Ms. Bard, harm reduction was removed in 2007. In the opinion of the Canadian Nurses Association, what effects, positive or negative, has that had? What have been the consequences for Canadians, both on patients who use medications and the “junkies”, the people who, unfortunately, are seriously addicted to the medications?
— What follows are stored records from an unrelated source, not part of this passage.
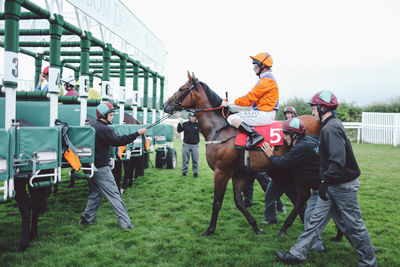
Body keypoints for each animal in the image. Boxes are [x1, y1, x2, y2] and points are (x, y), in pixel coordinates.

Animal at [161, 73, 320, 237]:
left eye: (182, 88)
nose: (165, 105)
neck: (219, 129)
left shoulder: (221, 172)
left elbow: (217, 202)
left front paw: (209, 230)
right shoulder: (239, 172)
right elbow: (239, 201)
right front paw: (256, 227)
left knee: (303, 195)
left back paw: (288, 225)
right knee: (301, 196)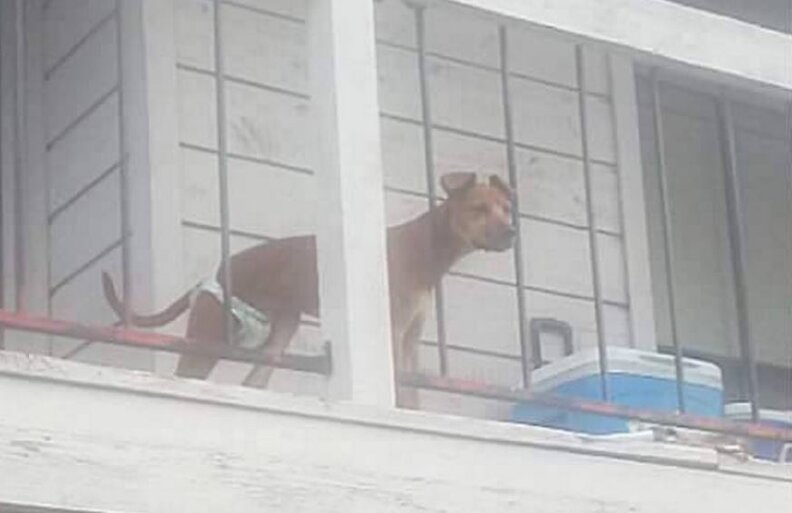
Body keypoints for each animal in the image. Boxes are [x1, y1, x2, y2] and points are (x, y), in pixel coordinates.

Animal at [102, 172, 516, 407]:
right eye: (479, 209)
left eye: (507, 208)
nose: (513, 232)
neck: (425, 250)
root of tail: (211, 277)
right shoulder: (393, 334)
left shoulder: (411, 340)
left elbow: (411, 395)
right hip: (207, 341)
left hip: (279, 334)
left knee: (254, 381)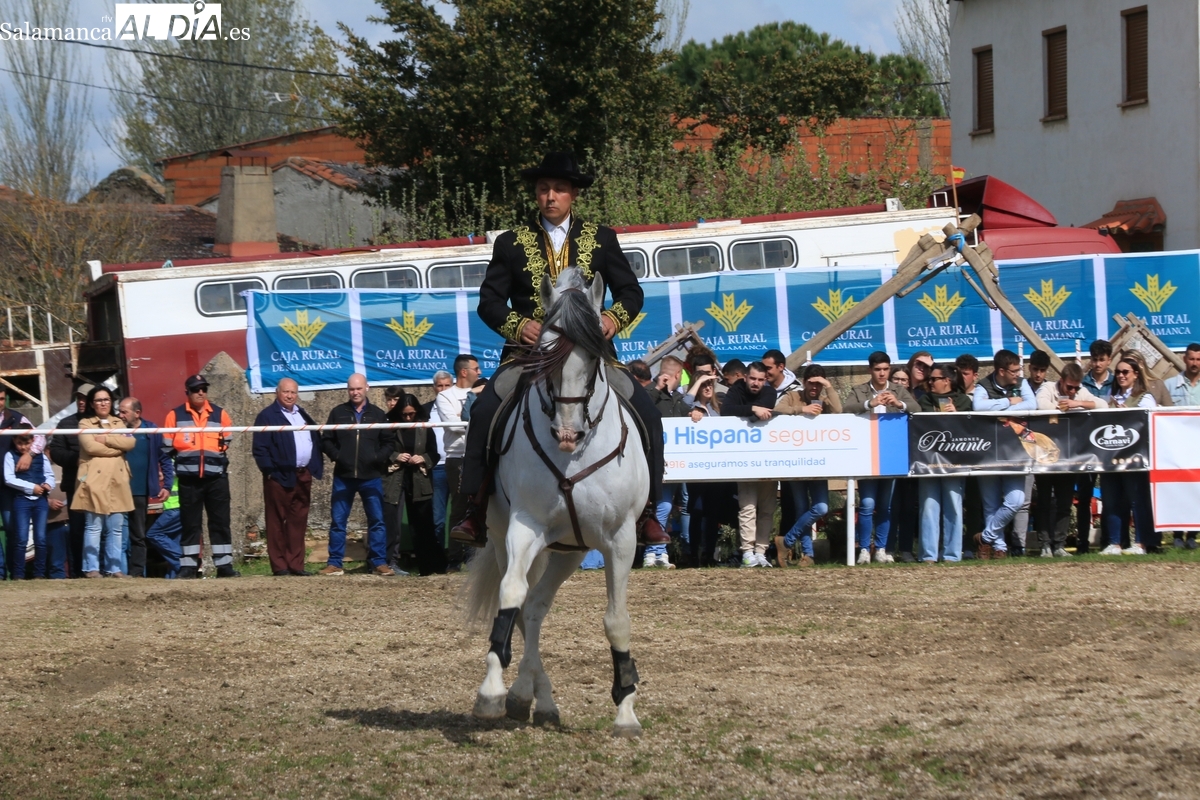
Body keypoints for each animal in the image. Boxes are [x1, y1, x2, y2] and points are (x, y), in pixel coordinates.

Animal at [464, 267, 651, 738]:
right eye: (544, 354)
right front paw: (491, 691)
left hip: (571, 551)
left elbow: (616, 619)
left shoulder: (620, 539)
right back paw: (525, 696)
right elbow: (510, 593)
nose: (568, 433)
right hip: (506, 536)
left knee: (536, 607)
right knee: (525, 604)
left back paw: (537, 700)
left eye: (594, 356)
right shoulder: (524, 525)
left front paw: (626, 709)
November 27th, 2013 / 4:50 p.m.

Chief Executive Officer, Canadian Nurses Association

Rachel Bard

We need supervised injection sites. We need to reduce the risks and the complications that arise from poor practices such as the use of dirty needles. That is one way to reduce risks. If we do not have sites of that kind, we are making a mistake. It is a way of helping people with their addiction problems. Sites like that can be a way into the ability to develop a relationship with them, to guide them as they search for rehabilitation services, and so on. For us, they are part of the solution. They must not be looked on negatively, but proactively.

4:50 p.m.

Conservative

The Chair Conservative Ben Lobb

Thank you, Ms. Bard.

Mr. Dreeshen, you have five minutes.

4:50 p.m.

Conservative

Earl Dreeshen Conservative Red Deer, AB

Thank you very much, Mr. Chair.

Thank you to our witnesses today.

I want to talk about some of the best practices and the safety initiatives we have. According to reports from IMS and some of the figures we've been given here today, 453 million prescriptions were filled in 2008. We're talking about 14 prescriptions per Canadian. You mentioned 898 opiate prescriptions per 1,000 for first nations and even though that wasn't 898 people, that is a lot of opiates being given to any population.
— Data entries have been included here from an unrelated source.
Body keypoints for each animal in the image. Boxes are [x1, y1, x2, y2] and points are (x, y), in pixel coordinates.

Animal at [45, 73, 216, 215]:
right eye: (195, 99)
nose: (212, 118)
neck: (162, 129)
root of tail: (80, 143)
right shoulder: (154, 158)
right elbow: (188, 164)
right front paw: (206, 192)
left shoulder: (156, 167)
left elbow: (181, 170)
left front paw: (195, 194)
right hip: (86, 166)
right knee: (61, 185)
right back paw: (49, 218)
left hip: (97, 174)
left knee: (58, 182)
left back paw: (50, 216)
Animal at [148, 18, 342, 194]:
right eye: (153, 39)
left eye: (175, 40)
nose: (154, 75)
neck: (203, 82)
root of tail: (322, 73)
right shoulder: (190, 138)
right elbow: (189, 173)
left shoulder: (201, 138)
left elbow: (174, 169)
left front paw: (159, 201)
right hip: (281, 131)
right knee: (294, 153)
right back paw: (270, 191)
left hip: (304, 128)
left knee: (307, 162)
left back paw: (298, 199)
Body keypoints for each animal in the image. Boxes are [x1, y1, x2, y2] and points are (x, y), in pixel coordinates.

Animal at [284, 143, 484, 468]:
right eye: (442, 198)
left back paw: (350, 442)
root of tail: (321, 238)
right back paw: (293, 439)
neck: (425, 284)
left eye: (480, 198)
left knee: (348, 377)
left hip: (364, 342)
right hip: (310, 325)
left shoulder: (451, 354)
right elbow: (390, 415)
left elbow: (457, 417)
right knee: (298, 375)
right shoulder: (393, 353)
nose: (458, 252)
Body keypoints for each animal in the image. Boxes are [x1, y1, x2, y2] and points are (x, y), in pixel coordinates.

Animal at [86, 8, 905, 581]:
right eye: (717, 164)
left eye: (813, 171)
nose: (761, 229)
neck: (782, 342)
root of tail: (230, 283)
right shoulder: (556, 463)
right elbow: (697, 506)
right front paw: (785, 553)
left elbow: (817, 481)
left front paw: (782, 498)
Then you also talked about medication among seniors and the concerns and issues that are associated with that. I'll mention one anecdote. I have an aunt who celebrated her 100th birthday two years ago and had never taken a prescription drug. She'll be celebrating her 102nd very soon.

I take a look at that and I try to look at all the different abuse. When I think about that.... You also mentioned something about the caregiver intervention. The first thing that came to my mind was when someone has come home, who is looking after the individual there? I also recognize there's another way of looking at it, which is of course the physicians and the nurses and so on.

If it goes beyond the mother-in-law's thoughts of what is taking place, when you have a prescription drug being used by a member, when he comes back from hospital and is being taken care of, how do you determine where the adverse effects of that drug come in? Half the time I hear people say they tried this drug and it gave this side effect, so they had to get a different drug. They would check to see what those side effects were going to be. I'm wondering how we are able to keep track of that and if there's a way in which, as we try to do the advocacy, as Ms. Ma was saying, people could find out what the adverse reactions are going to be, or if they start to see them, whom they should be talking to.